だが、これだけはどうしても聞きたかった。

彼女の妙な態度に無性に腹が立ったのだ。

「あぁ、好かんが、それがどうした。」

「あなたも同じ、人間じゃないんですか。」

「同じ人間?」

強がりは、怒りに変わったようだった。

「同じ人間だから、だから何だ。

同じ人間だから、誰も彼も無条件で愛し会えて、分かりあえるとでも言うのか?

馬鹿か貴様は。それならば、なぜ争いなど起こる?

猫や犬は愛せても、人間を愛せない者だっているだろう。

嘘を付き合い、欺き合い、騙し合っておいて何が「同じ人間」だ。

胸くそ悪い。
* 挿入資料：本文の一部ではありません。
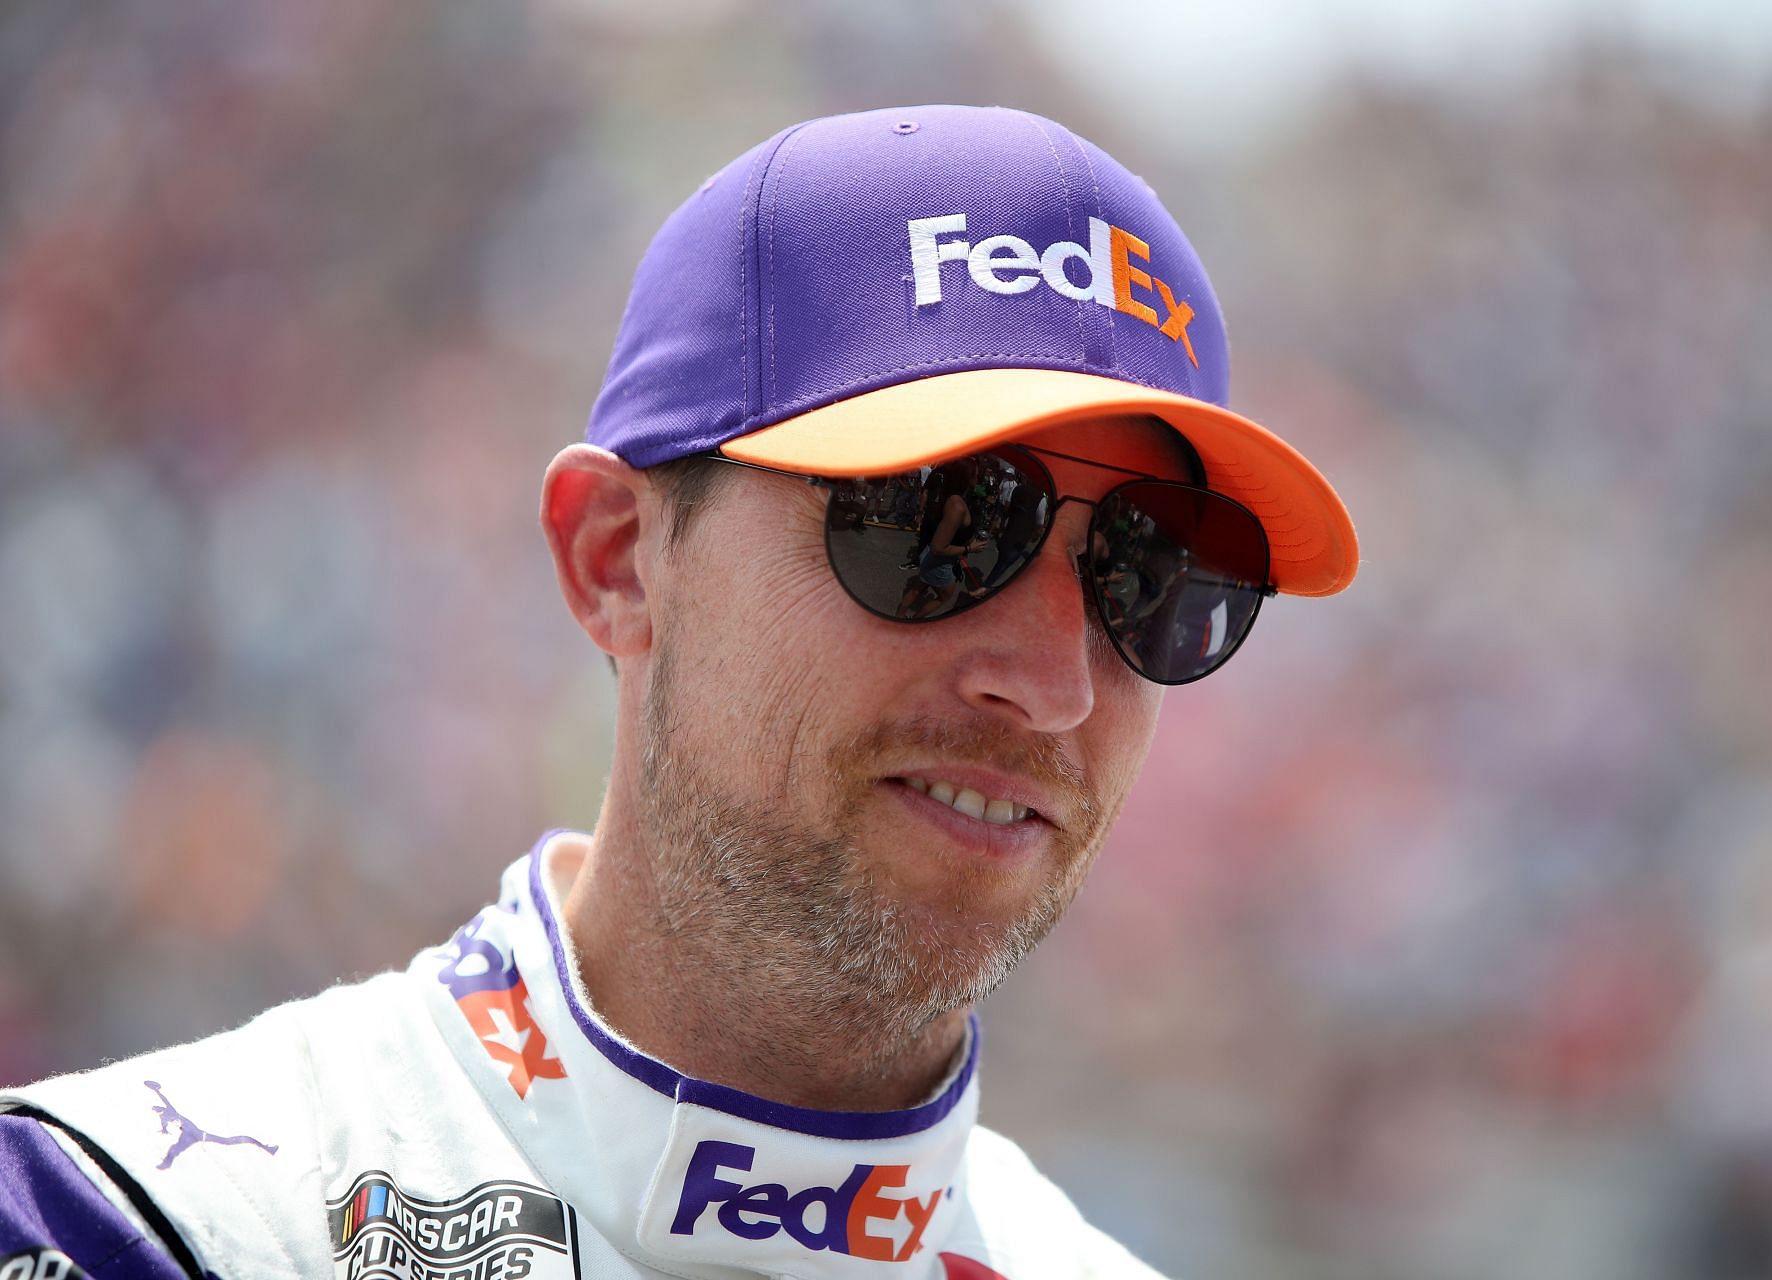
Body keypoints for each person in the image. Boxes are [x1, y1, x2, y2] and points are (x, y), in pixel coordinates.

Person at [0, 104, 1357, 1279]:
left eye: (1158, 574)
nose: (1056, 685)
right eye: (940, 521)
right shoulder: (132, 1223)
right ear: (616, 562)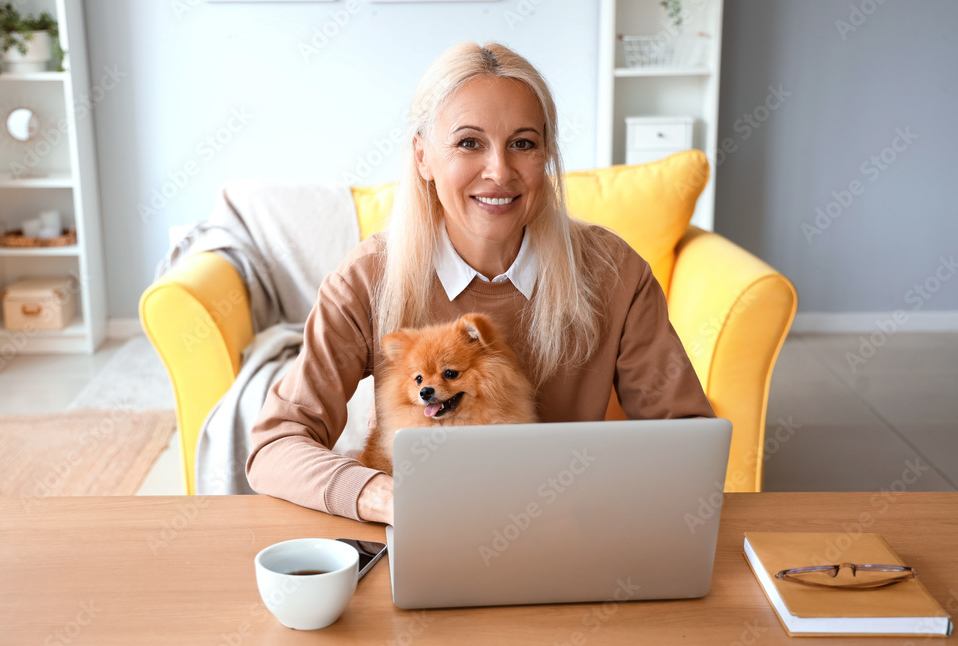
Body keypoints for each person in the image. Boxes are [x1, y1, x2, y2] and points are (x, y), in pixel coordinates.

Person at [247, 42, 714, 525]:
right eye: (469, 143)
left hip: (574, 532)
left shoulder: (613, 271)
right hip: (425, 535)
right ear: (423, 157)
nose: (499, 171)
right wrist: (384, 497)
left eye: (524, 143)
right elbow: (276, 444)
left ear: (547, 156)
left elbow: (689, 439)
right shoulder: (368, 278)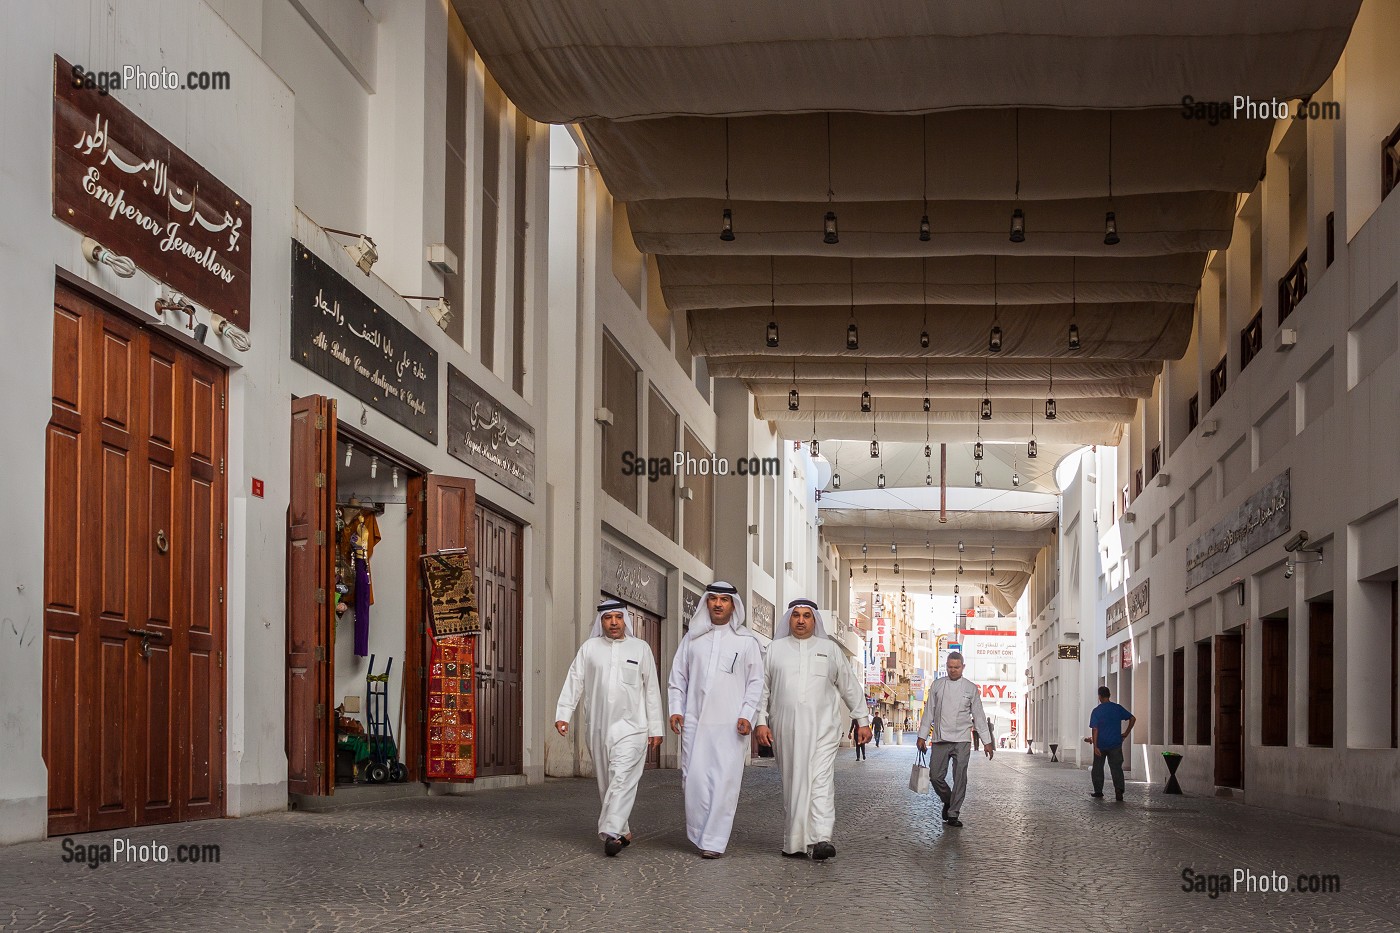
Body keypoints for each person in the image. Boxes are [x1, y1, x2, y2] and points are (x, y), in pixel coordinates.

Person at [755, 599, 869, 860]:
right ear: (789, 619)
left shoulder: (830, 649)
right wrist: (761, 721)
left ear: (814, 620)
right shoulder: (774, 650)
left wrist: (862, 720)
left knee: (821, 781)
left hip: (824, 730)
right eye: (796, 615)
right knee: (793, 783)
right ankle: (795, 843)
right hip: (786, 730)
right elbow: (762, 690)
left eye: (807, 616)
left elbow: (849, 685)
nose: (801, 620)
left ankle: (821, 839)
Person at [555, 599, 664, 856]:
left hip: (633, 727)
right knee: (608, 782)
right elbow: (575, 680)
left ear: (625, 619)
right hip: (598, 727)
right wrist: (564, 714)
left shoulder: (641, 648)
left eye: (618, 617)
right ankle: (623, 832)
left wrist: (655, 727)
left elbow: (651, 690)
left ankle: (611, 832)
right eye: (608, 618)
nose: (613, 622)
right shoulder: (589, 648)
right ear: (601, 621)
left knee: (622, 777)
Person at [667, 582, 765, 858]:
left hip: (731, 726)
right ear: (706, 603)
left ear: (734, 605)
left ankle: (714, 840)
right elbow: (678, 678)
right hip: (695, 723)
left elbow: (756, 683)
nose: (718, 604)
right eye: (713, 599)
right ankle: (700, 833)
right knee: (693, 780)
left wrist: (747, 714)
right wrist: (676, 708)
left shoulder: (746, 642)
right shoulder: (692, 639)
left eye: (724, 599)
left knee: (725, 782)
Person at [916, 652, 993, 828]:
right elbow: (928, 712)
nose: (953, 670)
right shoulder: (937, 685)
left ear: (963, 667)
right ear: (946, 667)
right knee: (935, 776)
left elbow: (979, 716)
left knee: (960, 778)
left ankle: (953, 813)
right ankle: (948, 799)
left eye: (956, 667)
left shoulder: (970, 688)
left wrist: (987, 741)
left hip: (962, 739)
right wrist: (922, 736)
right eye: (950, 667)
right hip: (940, 738)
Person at [1089, 686, 1136, 801]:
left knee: (1098, 768)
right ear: (1109, 695)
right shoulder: (1117, 708)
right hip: (1115, 744)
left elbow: (1095, 729)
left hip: (1100, 744)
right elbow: (1132, 718)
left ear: (1099, 696)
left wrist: (1095, 746)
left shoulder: (1097, 711)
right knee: (1116, 768)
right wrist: (1126, 733)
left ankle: (1098, 791)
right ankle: (1119, 790)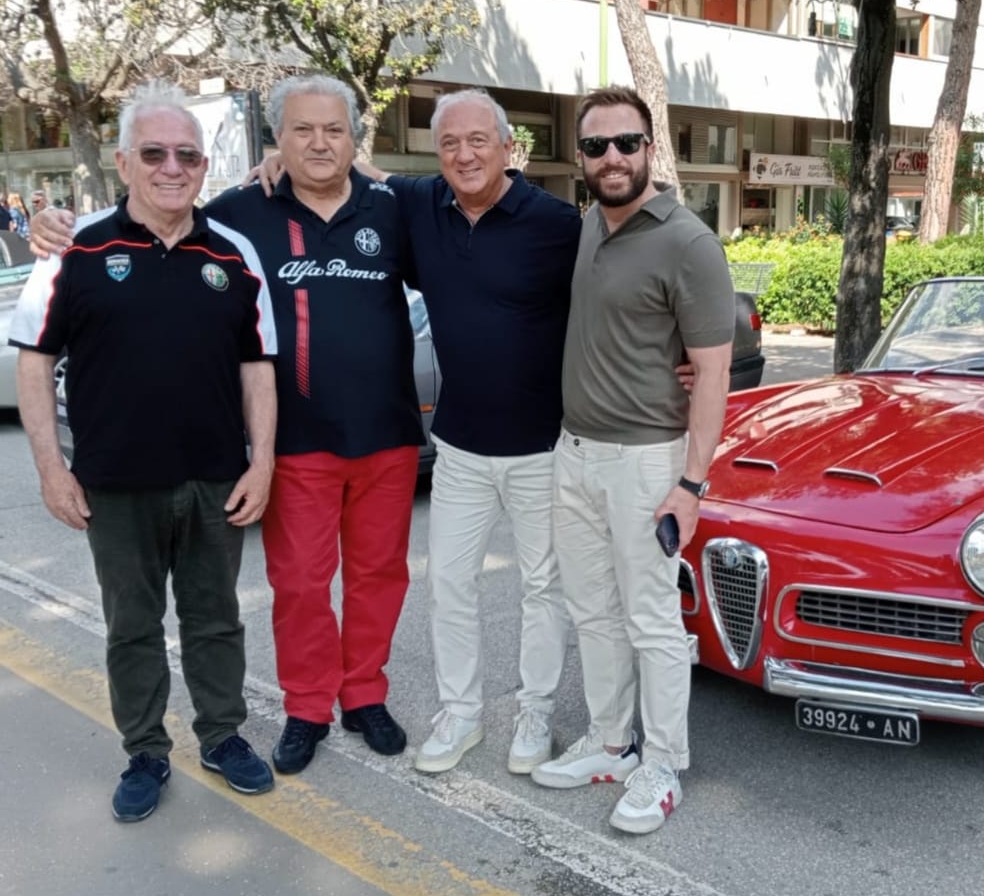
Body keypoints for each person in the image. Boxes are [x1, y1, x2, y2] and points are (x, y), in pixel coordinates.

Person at [28, 74, 424, 778]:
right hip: (295, 442)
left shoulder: (393, 209)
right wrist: (49, 227)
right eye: (301, 129)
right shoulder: (242, 213)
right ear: (277, 139)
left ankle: (363, 694)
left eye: (334, 128)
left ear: (355, 138)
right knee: (300, 584)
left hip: (385, 432)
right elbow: (153, 227)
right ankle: (306, 707)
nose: (318, 142)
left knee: (377, 575)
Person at [252, 88, 580, 776]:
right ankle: (450, 710)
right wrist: (270, 161)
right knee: (445, 585)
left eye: (478, 141)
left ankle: (532, 713)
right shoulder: (417, 205)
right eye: (450, 144)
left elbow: (617, 292)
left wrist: (679, 358)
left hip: (539, 446)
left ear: (506, 146)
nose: (464, 155)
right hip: (453, 444)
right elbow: (341, 172)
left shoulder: (555, 223)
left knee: (540, 588)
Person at [9, 80, 279, 822]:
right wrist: (50, 469)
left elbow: (258, 364)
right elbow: (34, 359)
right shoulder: (76, 247)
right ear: (124, 161)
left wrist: (262, 461)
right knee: (132, 623)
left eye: (187, 154)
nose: (172, 166)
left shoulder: (235, 252)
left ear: (201, 165)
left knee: (215, 617)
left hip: (214, 476)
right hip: (115, 483)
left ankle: (222, 735)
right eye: (154, 152)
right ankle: (145, 751)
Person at [529, 86, 735, 835]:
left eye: (625, 143)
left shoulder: (687, 241)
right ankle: (612, 742)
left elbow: (711, 372)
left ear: (650, 147)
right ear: (580, 157)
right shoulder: (589, 225)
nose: (611, 158)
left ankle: (663, 764)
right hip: (575, 453)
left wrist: (690, 484)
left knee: (650, 618)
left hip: (648, 462)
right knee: (593, 610)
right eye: (595, 146)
」

「…でも、」

「でも何だ、」

「分かり合えないにしても、人間ってそんなに悪いものですか?」

「智の女神に情けでもかけて欲しいのか?

おお万物の長!世界を統べるべく生まれた選ばれしもの、人間よ!

…笑わせる。それで、この様か。

自然を蹂躙し、破壊し尽くし、自ら災害を招き、なお壊し足らずに互いに殺しあう。

では私も聞くが、人間とはそれほどまでに尊い生き物なのか?」

「………」

「滑稽なことだな。お前の連れのあの男だって、善人面して今にお前を欺くぞ。」

それは、シルヴァに向けられた言葉。

しかし、どことなく自重的だった。

ぎらぎらと、静かに燃える視線が痛い。